Context: Postone's claim that Marx wrote a Critique OF Political Economy, NOT a critical Political Economy -- that is, Marx does NOT provide a "scientific" economic theory, that can produce the sort of technical commentary on current economic events that the mainstream economists claim to provide. Or, put more briefly and comphrehensively:
Economics is NOT a science, of any kind, and cannot be. "Marxian economics" is not a science either. In so far as those calling themselves "Marxist Economists" provide a better commentary on contemporary events it is for other reasons than possessing a "scientific economics."
What is (from this perpsective) Marx's critique if it is not the basis of an economic science.

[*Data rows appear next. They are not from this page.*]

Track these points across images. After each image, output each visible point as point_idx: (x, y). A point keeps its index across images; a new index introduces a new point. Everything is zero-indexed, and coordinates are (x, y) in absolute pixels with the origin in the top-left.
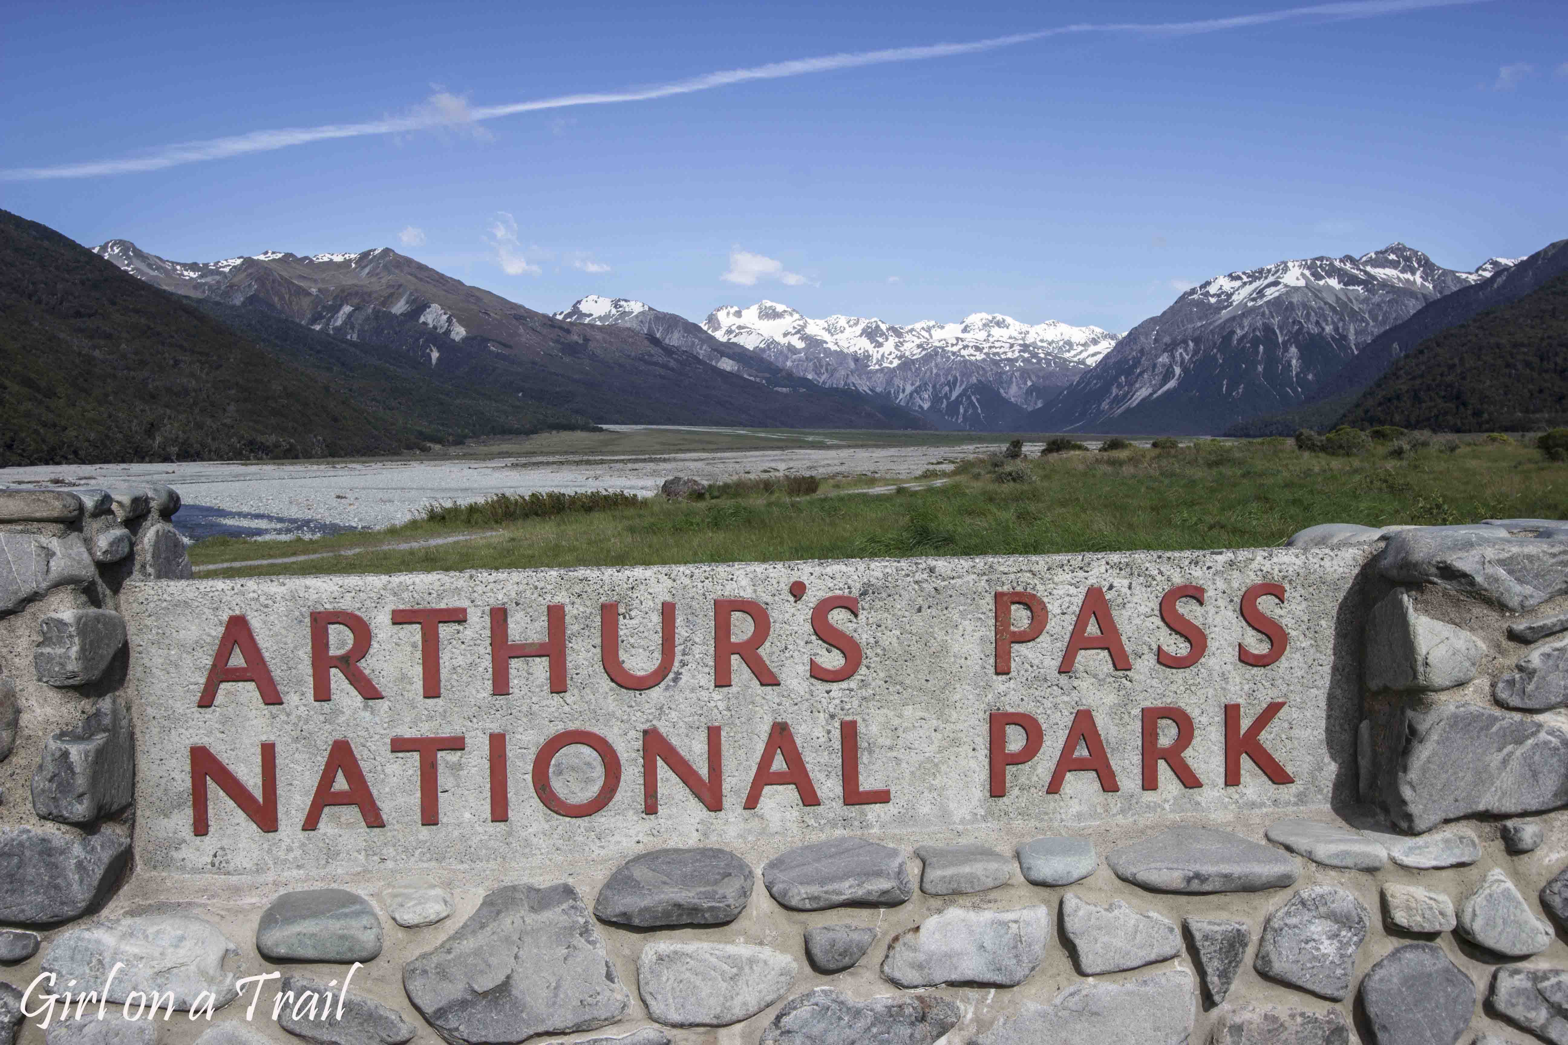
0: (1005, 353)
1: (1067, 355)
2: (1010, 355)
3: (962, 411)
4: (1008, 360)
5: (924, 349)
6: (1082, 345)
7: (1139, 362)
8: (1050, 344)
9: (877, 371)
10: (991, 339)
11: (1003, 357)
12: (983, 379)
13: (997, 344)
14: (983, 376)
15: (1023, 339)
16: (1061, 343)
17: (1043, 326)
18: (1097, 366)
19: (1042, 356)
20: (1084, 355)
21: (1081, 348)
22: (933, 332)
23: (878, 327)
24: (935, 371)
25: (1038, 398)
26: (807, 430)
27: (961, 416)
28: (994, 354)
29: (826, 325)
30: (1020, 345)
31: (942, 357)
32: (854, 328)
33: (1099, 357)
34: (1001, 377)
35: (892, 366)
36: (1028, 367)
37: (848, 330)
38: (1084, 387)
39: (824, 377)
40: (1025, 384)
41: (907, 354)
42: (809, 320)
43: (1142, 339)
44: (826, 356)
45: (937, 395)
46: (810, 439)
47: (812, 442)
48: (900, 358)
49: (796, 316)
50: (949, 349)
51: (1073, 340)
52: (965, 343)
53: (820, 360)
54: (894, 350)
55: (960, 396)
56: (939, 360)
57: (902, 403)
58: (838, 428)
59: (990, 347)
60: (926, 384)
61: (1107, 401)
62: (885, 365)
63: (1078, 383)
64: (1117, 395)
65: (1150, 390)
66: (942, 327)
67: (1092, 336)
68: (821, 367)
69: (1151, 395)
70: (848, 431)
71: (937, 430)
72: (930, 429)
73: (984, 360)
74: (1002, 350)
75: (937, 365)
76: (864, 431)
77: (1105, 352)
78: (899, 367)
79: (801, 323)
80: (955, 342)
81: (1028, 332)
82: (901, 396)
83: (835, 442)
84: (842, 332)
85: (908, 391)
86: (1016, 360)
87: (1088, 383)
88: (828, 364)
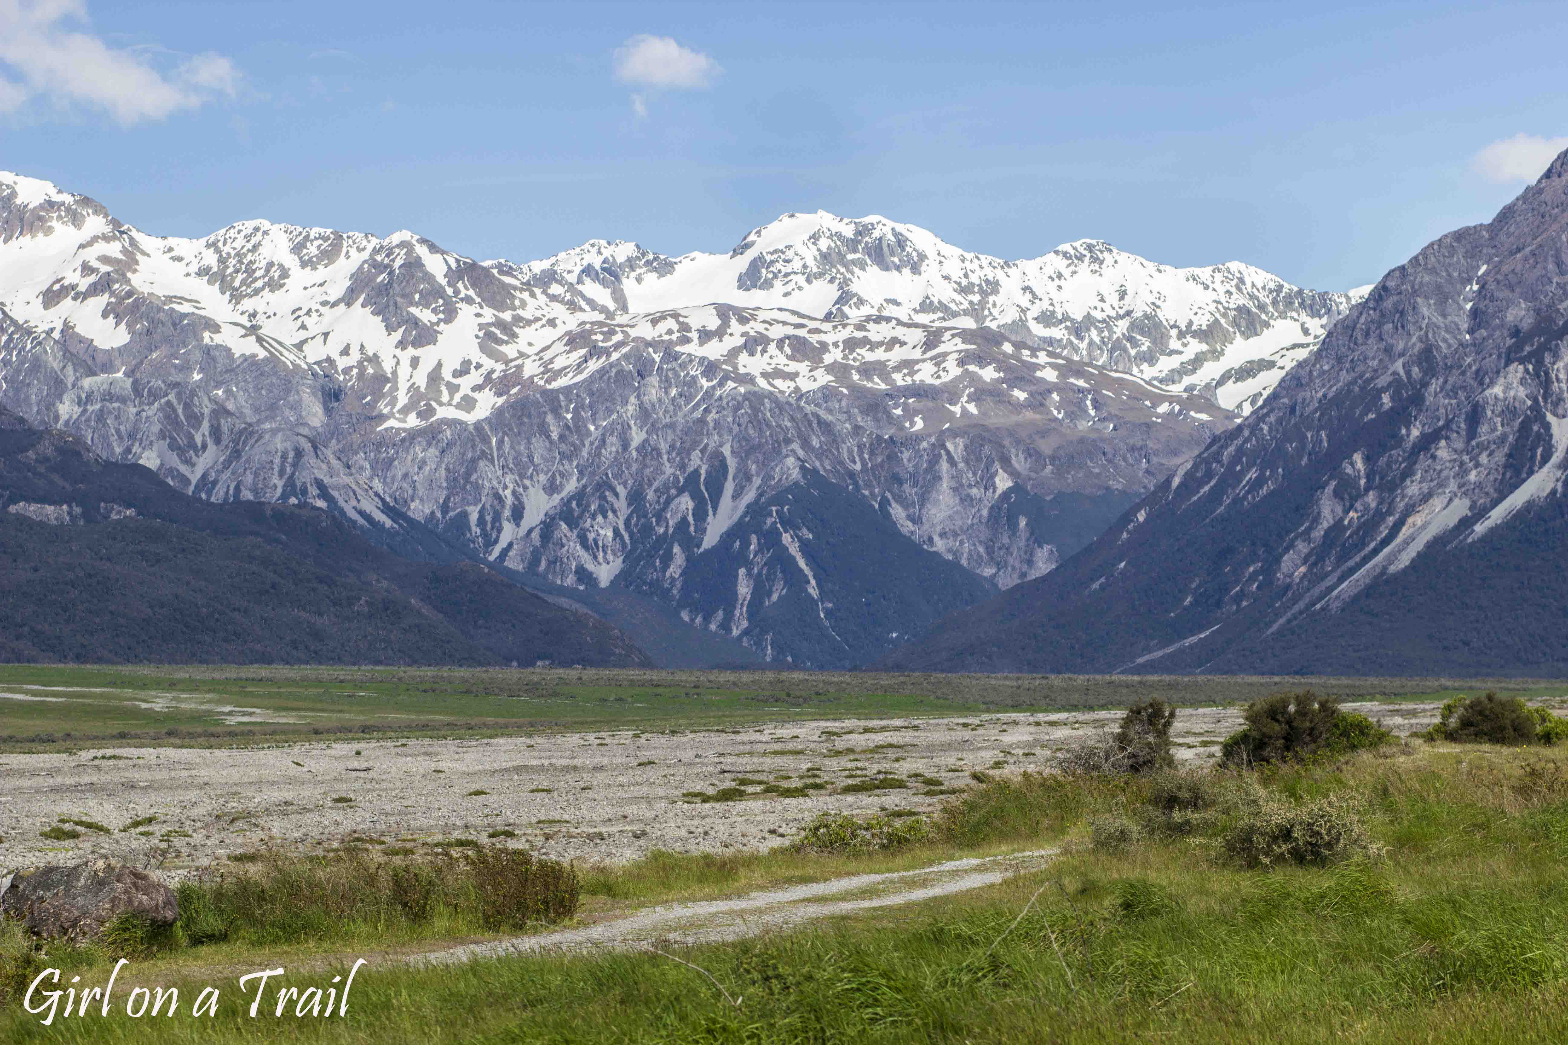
0: (908, 365)
1: (1145, 373)
2: (926, 374)
3: (744, 589)
4: (920, 391)
5: (595, 351)
6: (1203, 335)
7: (1417, 400)
8: (1078, 329)
9: (413, 435)
10: (854, 314)
11: (899, 379)
12: (823, 466)
13: (877, 333)
14: (820, 454)
15: (975, 311)
16: (1121, 327)
17: (1054, 262)
18: (1259, 416)
19: (1050, 375)
20: (1210, 371)
21: (1195, 347)
22: (628, 284)
23: (414, 265)
24: (637, 437)
25: (1037, 538)
26: (146, 671)
27: (741, 612)
28: (867, 370)
29: (211, 259)
30: (965, 335)
31: (666, 384)
32: (322, 273)
33: (1269, 380)
34: (892, 458)
35: (470, 418)
36: (999, 419)
37: (299, 277)
38: (1216, 496)
39: (204, 462)
40: (988, 483)
41: (531, 369)
42: (145, 241)
43: (1427, 310)
44: (213, 379)
45: (647, 529)
46: (160, 703)
47: (172, 716)
48: (501, 385)
49: (95, 224)
50: (692, 349)
51: (1167, 314)
52: (754, 327)
53: (187, 395)
54: (477, 356)
55: (738, 531)
56: (653, 389)
57: (514, 563)
58: (266, 659)
59: (851, 344)
60: (604, 487)
61: (1302, 547)
62: (442, 413)
63: (1191, 482)
64: (1338, 526)
65: (1461, 508)
66: (664, 268)
67: (1237, 300)
68: (195, 420)
69: (1465, 524)
70: (309, 671)
71: (647, 664)
72: (622, 664)
73: (827, 394)
74: (896, 355)
75: (644, 413)
76: (363, 671)
77: (1288, 362)
78: (498, 419)
79: (114, 249)
80: (713, 323)
81: (993, 287)
82: (508, 532)
83: (259, 715)
84: (274, 285)
85: (533, 517)
86: (951, 392)
87: (1231, 478)
88: (221, 411)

It is a historical perspective on capitalism -- i.e., a n understanding of the "ideal avereage" from a hypothetical future perspective. The one or two paragraphs in _Capital_ that sort of talk about "socialism" (without, if I recall correctly, using the term) are all important, not because they give us a goal of struggle or even a crude blueprint/recipe of socialism, but because they state the perspective from which capitalism as a (hypothetical) totality is being viewed.
And this view of capitalism asbeing ( uniquely among social systems) a totality forms the grounds for a revolutionary perspective: Capitalism cannot be tinkered with to mkae a "better world." Even when such tinkering _does_ (as it often does) improve life for some portion of the population it alwys, sooner or later and usually snooner, snaps back to the utterly destrucive complex of social relations which constitute it. Luxemburg's "socialism or barbarism" was less a prediction than a description of the present: capitalism _is_ barvbarism. That is why the proposition Capitalism is Capitalism is a valid tautology, while the proposition Feudalism is Feudalism would be flase.
We do not know that socialism is possible or will be desirable when achieved. To claim such knowledge is to claim a quasi-mystical knowledge of the future.
We do not know, that is, whether an anti-capitalist revolution is either desirable or possible.
What we know is the NECESSITY of Revolution, in the same way that a person in a small boat in flames knows the necessity of swimming to shore (whether it is possible, or whether catastrophe awaits on the shore or not).
There is no gradual way out of the world we live in.
And note:
This post is not intended to be persuasive; I do not believe that persuasion ever persuades. If you so not in some important sense already 'see the world' this way this post will seem quite silly. If you do in some sense see the world this way, you will find this post useful as a pointer towards the way to formualte more clearly what you already in some sense know.